Task directions -
Using the passage about trying to forgive a former friend, explain in one to three sentences why the writer's effort to repair the friendship came to an end.

Text segment -
────

A year or two after the one-text-detonates-a-friendship-bomb scenario, I decided that with my therapist’s support I would seek to repair the friendship. I emailed my friend and asked if we could talk about something that was weighing on me. She suggested I see a counselor for anything I needed to work through, and said she would be available in four months if I wanted to talk about only light-hearted things. I had to hand it to her for having crystal clear boundaries!

I wasn’t interested in talking only about rainbows and unicorns—as one of my friends put it—so that was the end of that. I told her I appreciated her honesty and moved on… sort of. I continued to feel uneasy whenever I thought about us. She would text me occasionally about something innocuous, like a local event or the weather. I felt anxious every time she contacted me, and uncomfortable developing what felt like a completely fake “friendly” relationship.

Over the years I have continued “trying” to forgive, and have continued feeling hurt. When someone says they “forgave,” sounding utterly confident in forgiveness as a past event, I am puzzled. What have they figured out that I haven’t? Why is this failed relationship still hanging over my head? Every now and then I pray about it and journal some new angle to the whole mess. But I still feel captive to it. Until I read these words in Anne Lamott’s book Traveling Mercies: “…forgiveness is giving up all hope of having had a different past.”

────

Supplied data -

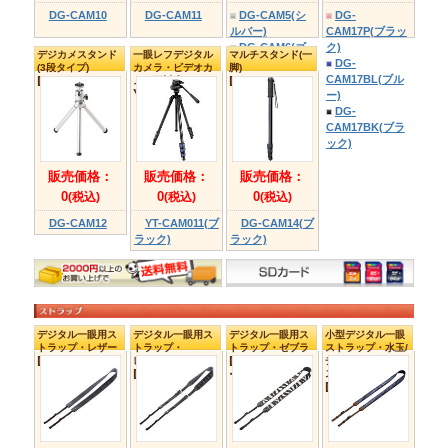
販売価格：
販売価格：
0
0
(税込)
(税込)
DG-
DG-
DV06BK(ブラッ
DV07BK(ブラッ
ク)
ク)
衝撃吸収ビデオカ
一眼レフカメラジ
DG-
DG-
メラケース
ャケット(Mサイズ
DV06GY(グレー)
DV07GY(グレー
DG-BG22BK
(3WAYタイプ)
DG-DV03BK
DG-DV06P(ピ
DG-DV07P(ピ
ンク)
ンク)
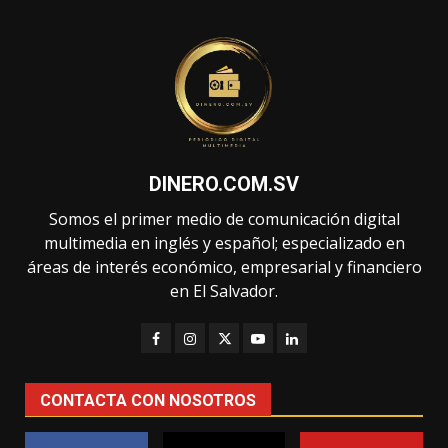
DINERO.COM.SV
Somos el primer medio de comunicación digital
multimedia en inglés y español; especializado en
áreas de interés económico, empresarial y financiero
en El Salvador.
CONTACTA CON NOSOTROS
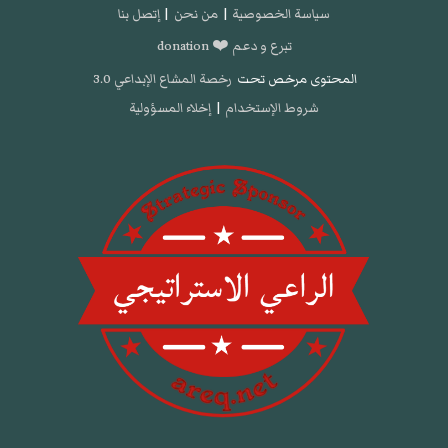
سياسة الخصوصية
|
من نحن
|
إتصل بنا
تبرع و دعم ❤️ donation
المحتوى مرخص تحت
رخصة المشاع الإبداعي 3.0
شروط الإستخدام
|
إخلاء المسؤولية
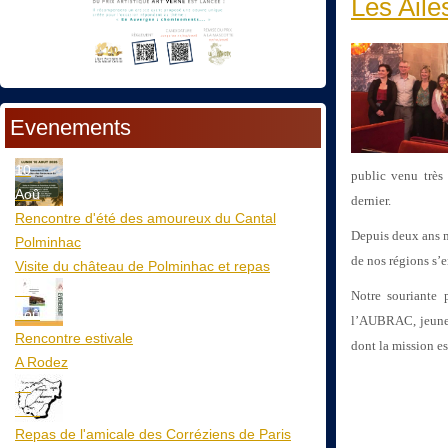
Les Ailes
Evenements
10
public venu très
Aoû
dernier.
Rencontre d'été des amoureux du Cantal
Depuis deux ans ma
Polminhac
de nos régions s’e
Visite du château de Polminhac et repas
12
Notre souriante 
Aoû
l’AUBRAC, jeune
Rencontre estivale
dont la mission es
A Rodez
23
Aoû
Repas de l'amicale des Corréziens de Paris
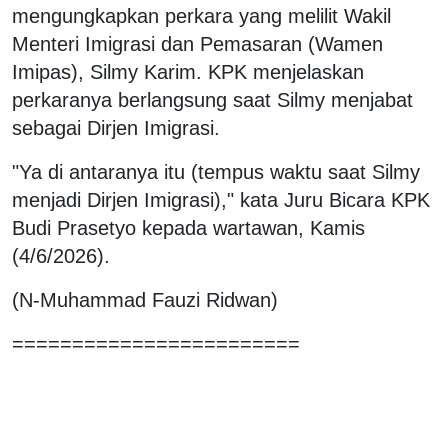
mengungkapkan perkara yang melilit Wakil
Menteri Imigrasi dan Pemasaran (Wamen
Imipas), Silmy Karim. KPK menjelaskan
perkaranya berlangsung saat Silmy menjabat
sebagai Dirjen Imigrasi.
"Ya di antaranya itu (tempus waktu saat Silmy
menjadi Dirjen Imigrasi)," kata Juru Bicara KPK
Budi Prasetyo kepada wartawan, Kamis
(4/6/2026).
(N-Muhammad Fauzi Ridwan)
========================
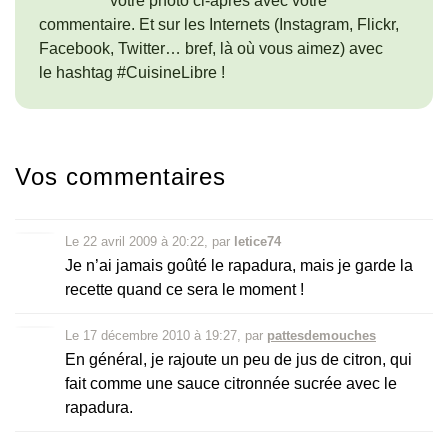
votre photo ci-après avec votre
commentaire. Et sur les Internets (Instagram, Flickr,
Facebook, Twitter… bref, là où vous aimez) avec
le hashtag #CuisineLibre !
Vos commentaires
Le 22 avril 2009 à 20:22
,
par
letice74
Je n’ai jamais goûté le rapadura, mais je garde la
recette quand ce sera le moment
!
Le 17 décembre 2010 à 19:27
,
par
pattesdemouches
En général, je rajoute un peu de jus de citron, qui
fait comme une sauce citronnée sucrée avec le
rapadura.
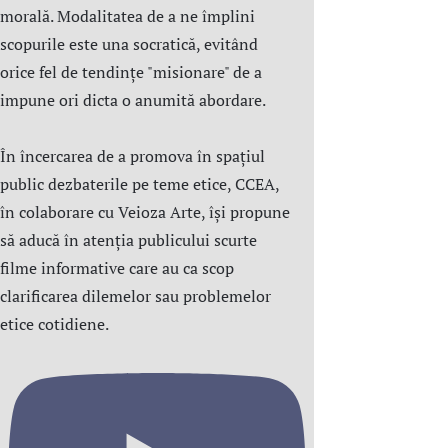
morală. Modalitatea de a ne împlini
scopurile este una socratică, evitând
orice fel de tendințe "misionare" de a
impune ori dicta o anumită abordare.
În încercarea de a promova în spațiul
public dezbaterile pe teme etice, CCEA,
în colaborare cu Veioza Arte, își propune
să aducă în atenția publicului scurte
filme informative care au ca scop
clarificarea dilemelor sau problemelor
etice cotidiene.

────

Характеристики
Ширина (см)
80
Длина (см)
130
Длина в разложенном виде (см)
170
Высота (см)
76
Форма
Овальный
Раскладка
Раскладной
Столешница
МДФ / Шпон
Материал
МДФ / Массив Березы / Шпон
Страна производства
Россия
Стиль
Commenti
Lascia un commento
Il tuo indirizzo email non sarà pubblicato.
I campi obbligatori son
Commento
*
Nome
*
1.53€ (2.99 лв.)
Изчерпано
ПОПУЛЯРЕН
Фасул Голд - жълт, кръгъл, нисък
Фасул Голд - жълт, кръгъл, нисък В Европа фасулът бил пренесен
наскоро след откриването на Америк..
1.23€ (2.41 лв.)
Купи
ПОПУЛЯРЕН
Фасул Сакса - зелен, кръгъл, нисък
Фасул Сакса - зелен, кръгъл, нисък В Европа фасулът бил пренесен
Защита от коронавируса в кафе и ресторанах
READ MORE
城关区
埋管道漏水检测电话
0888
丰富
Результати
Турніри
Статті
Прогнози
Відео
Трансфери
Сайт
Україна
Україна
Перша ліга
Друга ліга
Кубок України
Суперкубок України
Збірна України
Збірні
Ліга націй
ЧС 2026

────

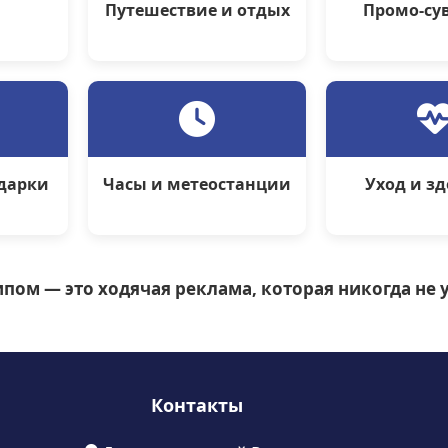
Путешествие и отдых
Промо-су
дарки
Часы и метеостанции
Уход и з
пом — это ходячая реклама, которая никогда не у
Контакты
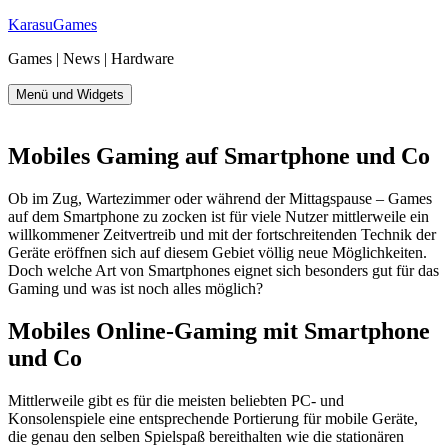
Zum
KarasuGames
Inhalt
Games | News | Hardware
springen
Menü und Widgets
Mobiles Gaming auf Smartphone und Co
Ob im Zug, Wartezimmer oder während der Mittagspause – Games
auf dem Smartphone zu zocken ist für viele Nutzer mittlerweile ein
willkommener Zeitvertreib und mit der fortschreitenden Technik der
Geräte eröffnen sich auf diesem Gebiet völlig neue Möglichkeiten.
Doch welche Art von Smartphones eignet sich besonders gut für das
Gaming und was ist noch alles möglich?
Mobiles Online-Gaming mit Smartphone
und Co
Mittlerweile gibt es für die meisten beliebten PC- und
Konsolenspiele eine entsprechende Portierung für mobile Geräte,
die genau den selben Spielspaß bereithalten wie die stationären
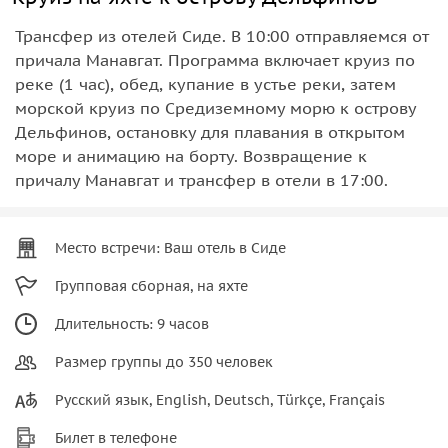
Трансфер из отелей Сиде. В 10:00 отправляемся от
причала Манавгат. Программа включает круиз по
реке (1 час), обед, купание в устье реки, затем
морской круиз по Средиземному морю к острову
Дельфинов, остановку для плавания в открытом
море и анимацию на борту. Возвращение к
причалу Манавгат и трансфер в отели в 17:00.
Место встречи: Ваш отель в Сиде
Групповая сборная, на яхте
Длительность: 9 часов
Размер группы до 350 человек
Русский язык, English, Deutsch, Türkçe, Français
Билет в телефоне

────

Exercise output -
The friend suggested seeing a counselor for anything that needed working through and said she would be available in four months, but only to talk about light-hearted things. The writer wasn't interested in talking only about "rainbows and unicorns," so that was the end of the attempt.